### ABOUT THIS EXERCISE
All lines from the one that contains "193, 270, 245]." to the end of the data must be retyped exactly. Pictures are not retyped.

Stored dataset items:
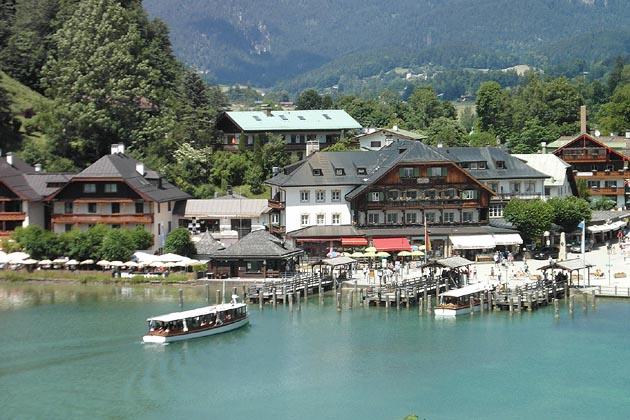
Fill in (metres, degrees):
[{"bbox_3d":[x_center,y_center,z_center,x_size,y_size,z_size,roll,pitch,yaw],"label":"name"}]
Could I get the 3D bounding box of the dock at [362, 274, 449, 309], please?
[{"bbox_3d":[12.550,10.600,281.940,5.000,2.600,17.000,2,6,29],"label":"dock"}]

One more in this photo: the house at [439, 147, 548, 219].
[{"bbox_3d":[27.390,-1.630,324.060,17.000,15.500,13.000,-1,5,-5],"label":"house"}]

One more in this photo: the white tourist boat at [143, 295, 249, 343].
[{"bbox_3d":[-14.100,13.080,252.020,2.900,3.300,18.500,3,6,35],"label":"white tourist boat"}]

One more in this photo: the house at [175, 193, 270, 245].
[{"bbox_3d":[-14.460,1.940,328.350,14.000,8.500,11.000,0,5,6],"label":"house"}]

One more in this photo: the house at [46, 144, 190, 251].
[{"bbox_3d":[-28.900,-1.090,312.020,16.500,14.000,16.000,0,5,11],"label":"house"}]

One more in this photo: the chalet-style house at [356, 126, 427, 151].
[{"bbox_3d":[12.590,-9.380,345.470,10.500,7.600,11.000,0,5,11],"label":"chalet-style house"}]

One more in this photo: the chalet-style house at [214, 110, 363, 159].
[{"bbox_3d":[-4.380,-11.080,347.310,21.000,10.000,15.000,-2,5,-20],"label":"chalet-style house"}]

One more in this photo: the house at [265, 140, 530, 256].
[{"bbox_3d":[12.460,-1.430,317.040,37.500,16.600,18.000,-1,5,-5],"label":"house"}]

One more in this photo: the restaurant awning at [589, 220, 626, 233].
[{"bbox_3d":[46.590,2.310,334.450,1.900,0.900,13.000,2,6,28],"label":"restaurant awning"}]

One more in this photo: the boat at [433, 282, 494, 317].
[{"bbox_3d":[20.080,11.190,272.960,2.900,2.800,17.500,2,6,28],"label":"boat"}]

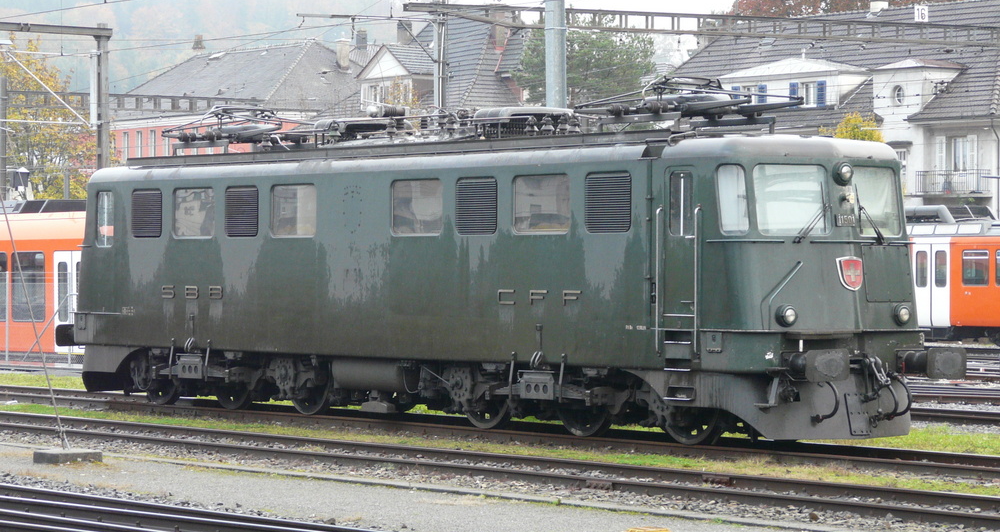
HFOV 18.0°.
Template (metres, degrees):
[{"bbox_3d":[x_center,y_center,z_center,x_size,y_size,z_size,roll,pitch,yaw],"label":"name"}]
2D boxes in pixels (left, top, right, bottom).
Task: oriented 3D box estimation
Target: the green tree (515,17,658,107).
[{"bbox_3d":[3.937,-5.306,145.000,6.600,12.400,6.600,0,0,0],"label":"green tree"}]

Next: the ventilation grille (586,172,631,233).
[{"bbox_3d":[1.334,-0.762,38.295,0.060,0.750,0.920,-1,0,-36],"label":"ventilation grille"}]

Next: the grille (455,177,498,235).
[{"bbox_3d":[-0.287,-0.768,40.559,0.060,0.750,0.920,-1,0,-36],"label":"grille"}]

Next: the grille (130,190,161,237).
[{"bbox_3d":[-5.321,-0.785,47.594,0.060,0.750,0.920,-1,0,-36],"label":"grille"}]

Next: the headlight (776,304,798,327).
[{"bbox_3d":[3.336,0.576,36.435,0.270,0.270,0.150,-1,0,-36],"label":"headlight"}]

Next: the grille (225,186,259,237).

### RESPONSE TO THE TASK
One more in this photo: the house at [175, 193, 270, 245].
[{"bbox_3d":[-14.460,1.940,328.350,14.000,8.500,11.000,0,5,6],"label":"house"}]

One more in this photo: the house at [46, 144, 190, 251].
[{"bbox_3d":[-28.900,-1.090,312.020,16.500,14.000,16.000,0,5,11],"label":"house"}]

One more in this photo: the chalet-style house at [356, 126, 427, 151].
[{"bbox_3d":[12.590,-9.380,345.470,10.500,7.600,11.000,0,5,11],"label":"chalet-style house"}]

One more in this photo: the chalet-style house at [214, 110, 363, 159].
[{"bbox_3d":[-4.380,-11.080,347.310,21.000,10.000,15.000,-2,5,-20],"label":"chalet-style house"}]

One more in this photo: the house at [265, 140, 530, 256].
[{"bbox_3d":[12.460,-1.430,317.040,37.500,16.600,18.000,-1,5,-5],"label":"house"}]

One more in this photo: the restaurant awning at [589, 220, 626, 233].
[{"bbox_3d":[46.590,2.310,334.450,1.900,0.900,13.000,2,6,28],"label":"restaurant awning"}]

One more in this photo: the boat at [433, 282, 494, 317].
[{"bbox_3d":[20.080,11.190,272.960,2.900,2.800,17.500,2,6,28],"label":"boat"}]

HFOV 18.0°.
Template (metres, degrees):
[{"bbox_3d":[x_center,y_center,z_center,x_size,y_size,z_size,roll,pitch,yaw],"label":"name"}]
2D boxes in pixels (left, top, right, bottom).
Task: oriented 3D box estimation
Target: the green tree (515,17,658,107).
[{"bbox_3d":[3.937,-5.306,145.000,6.600,12.400,6.600,0,0,0],"label":"green tree"}]

Next: the ventilation grille (586,172,631,233).
[{"bbox_3d":[1.334,-0.762,38.295,0.060,0.750,0.920,-1,0,-36],"label":"ventilation grille"}]

Next: the grille (455,177,498,235).
[{"bbox_3d":[-0.287,-0.768,40.559,0.060,0.750,0.920,-1,0,-36],"label":"grille"}]

Next: the grille (130,190,161,237).
[{"bbox_3d":[-5.321,-0.785,47.594,0.060,0.750,0.920,-1,0,-36],"label":"grille"}]

Next: the headlight (776,304,798,327).
[{"bbox_3d":[3.336,0.576,36.435,0.270,0.270,0.150,-1,0,-36],"label":"headlight"}]

Next: the grille (225,186,259,237).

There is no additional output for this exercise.